> _AIM OF THE TASK_
Transcribe the data exactly, pictures excluded.

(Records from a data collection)
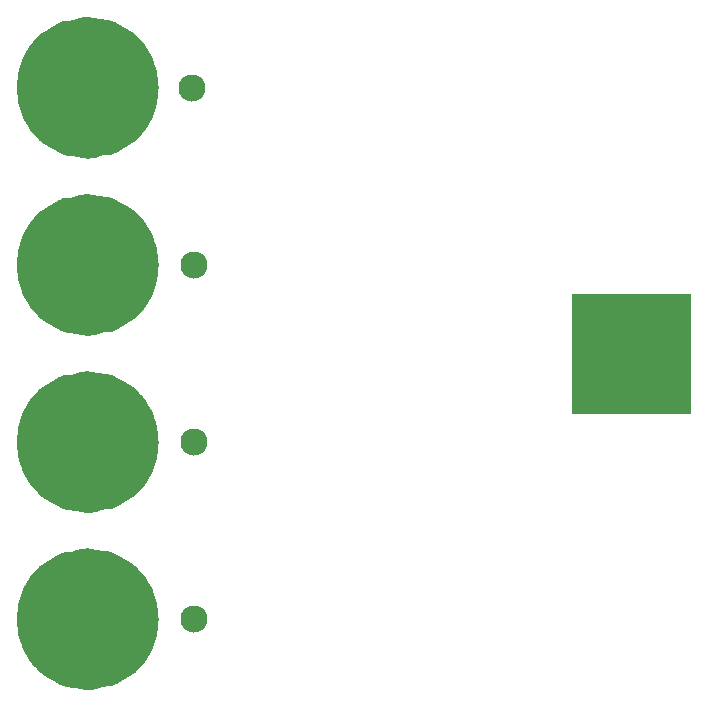
<source format=gbr>
G04 #@! TF.GenerationSoftware,KiCad,Pcbnew,(5.1.4)-1*
G04 #@! TF.CreationDate,2020-04-17T22:20:21+02:00*
G04 #@! TF.ProjectId,Frontplatte,46726f6e-7470-46c6-9174-74652e6b6963,rev?*
G04 #@! TF.SameCoordinates,Original*
G04 #@! TF.FileFunction,Copper,L2,Bot*
G04 #@! TF.FilePolarity,Positive*
%FSLAX46Y46*%
G04 Gerber Fmt 4.6, Leading zero omitted, Abs format (unit mm)*
G04 Created by KiCad (PCBNEW (5.1.4)-1) date 2020-04-17 22:20:21*
%MOMM*%
%LPD*%
G04 APERTURE LIST*
%ADD10C,0.100000*%
%ADD11C,6.000000*%
%ADD12C,2.300000*%
%ADD13C,0.800000*%
G04 APERTURE END LIST*
D10*
G36*
X169000000Y-80000000D02*
G01*
X159000000Y-80000000D01*
X159000000Y-70000000D01*
X169000000Y-70000000D01*
X169000000Y-80000000D01*
G37*
X169000000Y-80000000D02*
X159000000Y-80000000D01*
X159000000Y-70000000D01*
X169000000Y-70000000D01*
X169000000Y-80000000D01*
D11*
X121000000Y-52500000D02*
G75*
G03X121000000Y-52500000I-3000000J0D01*
G01*
X121000000Y-82500000D02*
G75*
G03X121000000Y-82500000I-3000000J0D01*
G01*
X121000000Y-67500000D02*
G75*
G03X121000000Y-67500000I-3000000J0D01*
G01*
X121000000Y-97500000D02*
G75*
G03X121000000Y-97500000I-3000000J0D01*
G01*
D12*
X126810000Y-52550000D03*
X127000000Y-67500000D03*
X127000000Y-82500000D03*
X127000000Y-97500000D03*
D13*
X118100000Y-97600000D03*
X118000000Y-82500000D03*
X118000000Y-67500000D03*
X118000000Y-52500000D03*
X166000000Y-72900000D03*
X166775000Y-74875000D03*
X166000000Y-76875000D03*
X164000000Y-77700000D03*
X162000000Y-76875000D03*
X161225000Y-74875000D03*
X162025000Y-72900000D03*
X164100000Y-71900000D03*
M02*

</source>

> _OUTPUT FOR THIS TASK_
<source format=gbr>
G04 #@! TF.GenerationSoftware,KiCad,Pcbnew,(5.1.4)-1*
G04 #@! TF.CreationDate,2020-04-17T22:20:21+02:00*
G04 #@! TF.ProjectId,Frontplatte,46726f6e-7470-46c6-9174-74652e6b6963,rev?*
G04 #@! TF.SameCoordinates,Original*
G04 #@! TF.FileFunction,Copper,L2,Bot*
G04 #@! TF.FilePolarity,Positive*
%FSLAX46Y46*%
G04 Gerber Fmt 4.6, Leading zero omitted, Abs format (unit mm)*
G04 Created by KiCad (PCBNEW (5.1.4)-1) date 2020-04-17 22:20:21*
%MOMM*%
%LPD*%
G04 APERTURE LIST*
%ADD10C,0.100000*%
%ADD11C,6.000000*%
%ADD12C,2.300000*%
%ADD13C,0.800000*%
G04 APERTURE END LIST*
D10*
G36*
X169000000Y-80000000D02*
G01*
X159000000Y-80000000D01*
X159000000Y-70000000D01*
X169000000Y-70000000D01*
X169000000Y-80000000D01*
G37*
X169000000Y-80000000D02*
X159000000Y-80000000D01*
X159000000Y-70000000D01*
X169000000Y-70000000D01*
X169000000Y-80000000D01*
D11*
X121000000Y-52500000D02*
G75*
G03X121000000Y-52500000I-3000000J0D01*
G01*
X121000000Y-82500000D02*
G75*
G03X121000000Y-82500000I-3000000J0D01*
G01*
X121000000Y-67500000D02*
G75*
G03X121000000Y-67500000I-3000000J0D01*
G01*
X121000000Y-97500000D02*
G75*
G03X121000000Y-97500000I-3000000J0D01*
G01*
D12*
X126810000Y-52550000D03*
X127000000Y-67500000D03*
X127000000Y-82500000D03*
X127000000Y-97500000D03*
D13*
X118100000Y-97600000D03*
X118000000Y-82500000D03*
X118000000Y-67500000D03*
X118000000Y-52500000D03*
X166000000Y-72900000D03*
X166775000Y-74875000D03*
X166000000Y-76875000D03*
X164000000Y-77700000D03*
X162000000Y-76875000D03*
X161225000Y-74875000D03*
X162025000Y-72900000D03*
X164100000Y-71900000D03*
M02*

</source>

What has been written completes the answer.